Мария Майофис, Илья Кукулин: Оправдывать государственную ложь следовало из сочувствия к «детям Донбасса» и к памяти пророссийских активистов, погибших во время одесского пожара 2 мая 2014 года. <…> Значимой целью пропаганды в этом случае была перекодировка агрессивных эмоций и ксенофобии в переживание «поддержки невинных жертв». Психологическое состояние, в которое российские прогосударственные медиа погружали и продолжают погружать аудиторию, мы предлагаем назвать эмпрессией – неологизмом, составленным из слов «эмпатия» и «агрессия».
— Выступление в жанре сборника в сложный для общества момент – это ведь не новая история для российской публичной сферы?

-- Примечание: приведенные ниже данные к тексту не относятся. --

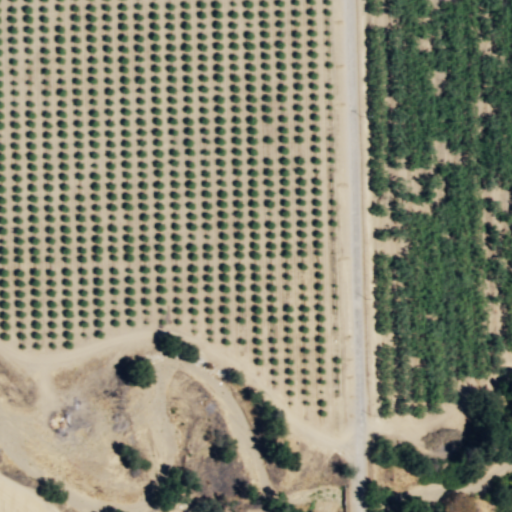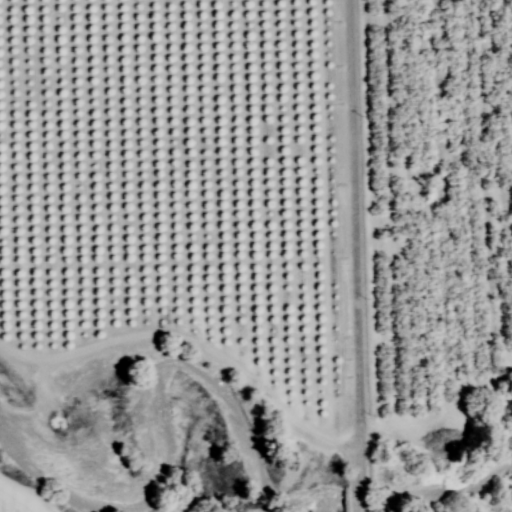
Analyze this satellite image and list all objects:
road: (349, 256)
road: (192, 338)
road: (41, 407)
road: (440, 418)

— Сборники такого рода – интеллектуальные манифесты, содержащие солидарное заявление позиции, – появлялись с середины XIX в., наследуя литературным альманахам. Первыми их стали публиковать западники и славянофилы. В условиях цензуры сборник было сложнее отследить и запретить, чем регулярно выходящие журналы, и можно было оперативно откликнуться на общественно значимые события.
Очень известный и скандальный сборник – «Вехи» 1909 г.: интеллигенты выступили с критикой интеллигенции и революции. Диссидентская среда породила «Из-под глыб» Александра Солженицына, «Самосознание» Павла Литвинова и другие сборники. Последний крупный всплеск жанра был в перестройку, когда вышел, например, сборник «Иного не дано». У сборников были разные темы – осмысление культа личности Сталина, например. Одним из последних был сборник Ольги Седаковой и Владимира Бибихина «Наше положение» 1999-го. Даже околовластные интеллектуалы пытались этот жанр оседлать и сделали сборник «Суверенитет», начинавшийся цитатами Путина-Медведева. Всего таких сборников больше 200.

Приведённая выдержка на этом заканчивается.